①②が悪堕ちの過程や、結果として仮面を装着するのに対し、仮面が悪堕ちのきっかけになる場合があります。仮面が洗脳装置であるとか、仮面の怨念に徐々に精神を蝕まれるとか、あるいは仮面を装着することで仮面の表現する『モノ』と一体化するエクスタシーに苛まれる、といった状況があります。特に戦闘員化においては、仮面が洗脳アイテムであり、これを装着することで洗脳完了となることもあります。

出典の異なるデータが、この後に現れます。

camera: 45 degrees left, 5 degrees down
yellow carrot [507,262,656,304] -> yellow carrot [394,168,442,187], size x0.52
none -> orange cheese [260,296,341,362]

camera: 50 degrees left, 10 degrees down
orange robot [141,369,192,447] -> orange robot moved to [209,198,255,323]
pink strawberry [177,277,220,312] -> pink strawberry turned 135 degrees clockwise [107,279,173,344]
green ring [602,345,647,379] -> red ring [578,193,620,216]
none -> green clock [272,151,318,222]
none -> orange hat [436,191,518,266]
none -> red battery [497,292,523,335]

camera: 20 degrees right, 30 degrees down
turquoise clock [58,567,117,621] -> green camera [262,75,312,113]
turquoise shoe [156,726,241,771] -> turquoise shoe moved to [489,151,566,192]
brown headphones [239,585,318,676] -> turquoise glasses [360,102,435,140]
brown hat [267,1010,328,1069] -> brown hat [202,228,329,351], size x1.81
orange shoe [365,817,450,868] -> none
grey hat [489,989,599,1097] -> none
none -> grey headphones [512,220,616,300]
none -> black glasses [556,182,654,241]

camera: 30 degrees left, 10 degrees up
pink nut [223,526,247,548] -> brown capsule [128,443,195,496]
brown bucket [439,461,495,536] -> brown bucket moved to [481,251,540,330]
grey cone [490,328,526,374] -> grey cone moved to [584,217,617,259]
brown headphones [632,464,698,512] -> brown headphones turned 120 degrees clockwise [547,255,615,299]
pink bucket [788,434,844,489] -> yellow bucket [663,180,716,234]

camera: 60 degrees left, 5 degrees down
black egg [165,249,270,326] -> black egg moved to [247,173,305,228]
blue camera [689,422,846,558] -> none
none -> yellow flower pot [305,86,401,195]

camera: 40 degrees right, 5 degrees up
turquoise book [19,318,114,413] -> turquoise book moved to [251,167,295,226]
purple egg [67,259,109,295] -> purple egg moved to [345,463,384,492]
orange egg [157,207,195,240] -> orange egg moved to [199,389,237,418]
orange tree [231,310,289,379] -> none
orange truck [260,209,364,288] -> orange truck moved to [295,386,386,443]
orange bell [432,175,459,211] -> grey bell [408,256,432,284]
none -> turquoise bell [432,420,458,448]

また、仮面自体が主人である場合もあります。この場合、仮面が本体ですので、身体部分は仮面の憑代に過ぎず、仮面を壊さない限り、第二第三の憑代が犠牲者となっていくことが考えられます。

(3) 素顔を隠す効果

仮面の素顔を隠す側面、覆面の効果は、悪堕ちにおいて、「①正体を隠す」「②表情を隠す」「③相手に顔を見せない」の3つの意味合いがあると考えます。

① 正体を隠す

覆面は素顔を隠すため、その人物の正体が誰であるかを分からなくします。仮面を付けた正体不明の人物として登場し、主人公たちと敵対させれば、仮面が外れた瞬間に「まさかあなたが敵になったなんて」という驚愕や、「私たちを裏切っていたなんて」という絶望を感じさせることができます。

② 表情を隠す

相手に自分の表情を見せたくない場合があります。それは相手に対する、怒り、憎しみ、悲しみといった直接的な表情であるかもしれません。悪に堕ちた惨めな自分を見ないで欲しい、そういう感情と表情であるかもしれません。仮面は、こういった表情を全て包み隠して相対させることができます。

③ 相手に顔を見せない

例えば、特定の人物との戦いに破れ、顔に傷を負った過去があるとしましょう。敗北が原因で悪堕ちした人は、その傷を、過去の敗北を忘れないように消さない一方で、その傷を相手に見られるのは惨めなことであると考えます。故に、傷を隠すため、傷痕が残った顔を見せたくないために仮面を付ける場合があります。特に「そのツラを見るとな……昔お前に付けられたこの傷がうずくんだよ!」と発狂しながら仮面を脱ぎ捨てると悪役感が出て更に効果的です。

(4) 仮面が持つ役割が自他に暗示を掛ける

仮面は、それが示すものが何なのか、仮面と相対する相手が認識していないことには、役割を演じることができません。例えば鬼の面を被る場合、相手がそれを「鬼」だと認識しないことには、「恐ろしい面を被っている」という印象しか与えず、仮面が持つポテンシャルを最大限に引き出せません。 逆に、その仮面がどういう意味を持つのかが分かっている相手にとって、仮面は、役割を演じること以上の効果を生み出します。神事における神の演者は、神の役割を演じますが、神を示す面を付けることで神との一体化を果たし、そして周囲の人間が、演者を神として祭り上げます。そういうわけで、仮面には「役割を演じる」役割や「素顔を隠す」役割があるだけでなく、仮面自体が畏怖の対象であり、力を授けてくれるものという立ち位置があります。仮面の力を信じるが故に、自己暗示ながらも仮面に飲み込まれ、闇へと堕ちていくという点、また、身に付ける者をその存在と一体化させ、また、それを見る者に暗示を掛ける効果がある点では、単なる仮面であっても、文脈によっては不思議な魔力を持つ事があります。悪堕ちアイテムとしての仮面は、このようにして生まれるのです。